Sidney ha sicuramente esercitato un grande fascino su chiunque si sia avvicinato a Greenpeace in Italia negli anni Ottanta, con i suoi modi posati e sicuri, la sua barba bianca, i suoi occhi indagatori e… il suo brioso italiano. Sidney si era trasferito in Italia ed era poi stato raggiunto da David McTaggart, l’allora leader mondiale della nostra organizzazione: entrambi si erano stabiliti a Paciano, nel bellissimo territorio al confine fra Umbria e Toscana.
Si potrebbe dire che i due si completassero in qualche modo a vicenda, come persone e come anime di Greenpeace: tanto l’uno impersonava il rigore del metodo scientifico e l’autorevolezza (Sidney) quanto l’altro l’estro e la creatività (David). Chi ha avuto la fortuna di assistere alle loro discussioni, al loro costante confronto, ha potuto interiorizzare quanto la diversità sia un’immensa ricchezza.
Sidney ha accompagnato l’esordio della piccola Greenpeace Italia come socio fondatore, mentore e fonte di ispirazione per molti della prima generazione di Greenpeace. La sua conoscenza del mondo accademico e politico internazionale era impressionante; era in grado di districarsi con la stessa facilità fra le analisi sulle risorse di pesca mondiali come all’interno delle trattative segrete della Commissione Baleniera Internazionale.
E che dire della sua forza, astuzia e determinazione nel gestire, insieme naturalmente al suo grande amico David, il primo board e la prima assemblea dei soci dell’associazione?

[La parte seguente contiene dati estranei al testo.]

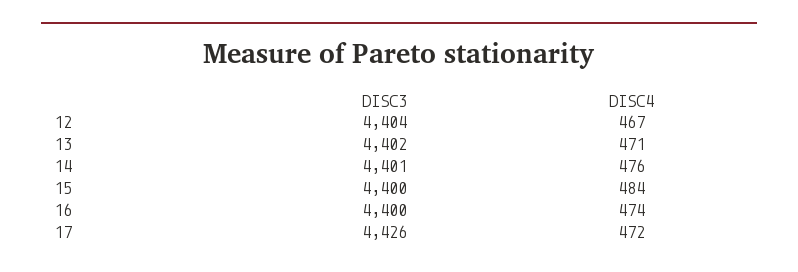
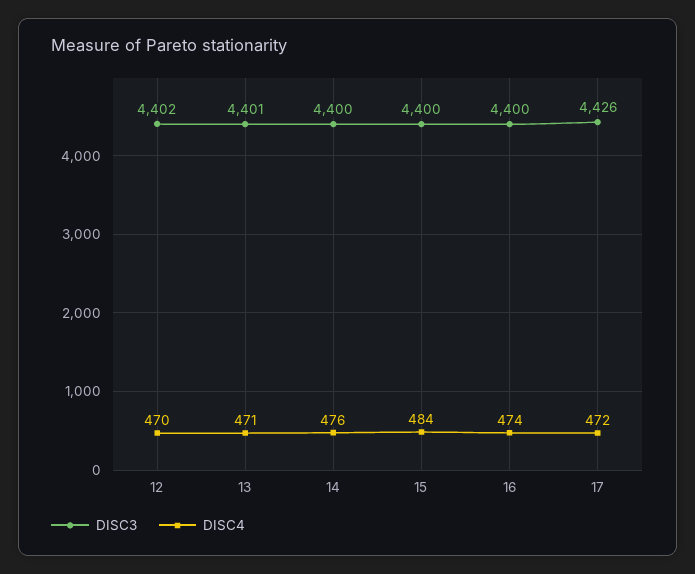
  {
    "DISC3": {
-     "12": 4404,
+     "12": 4402,
-     "13": 4402,
+     "13": 4401,
-     "14": 4401,
+     "14": 4400,
      "15": 4400,
      "16": 4400,
      "17": 4426
    },
    "DISC4": {
-     "12": 467,
+     "12": 470,
      "13": 471,
      "14": 476,
      "15": 484,
      "16": 474,
      "17": 472
    }
  }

Roma, anche grazie a lui, è stata per anni il punto di incontro e di discussioni di Greenpeace a livello mondiale. Sidney amava la campagna, le dolci colline e gli uliveti, luoghi in cui ha vissuto per molti anni. Cercò persino di convincere Greenpeace International a trasferire la sua sede in quel paradiso, riuscendo comunque a infondere in molti questa passione. E cosi, a poco a poco, tra Umbria e Toscana, si è creata negli anni una piccola comunità internazionale, ambientalista e pacifista, che ha contagiato la comunità locale e che siamo certi continuerà a conservare la memoria – insieme a tutti noi di Greenpeace – di una persona così speciale, il più grande difensore delle Balene.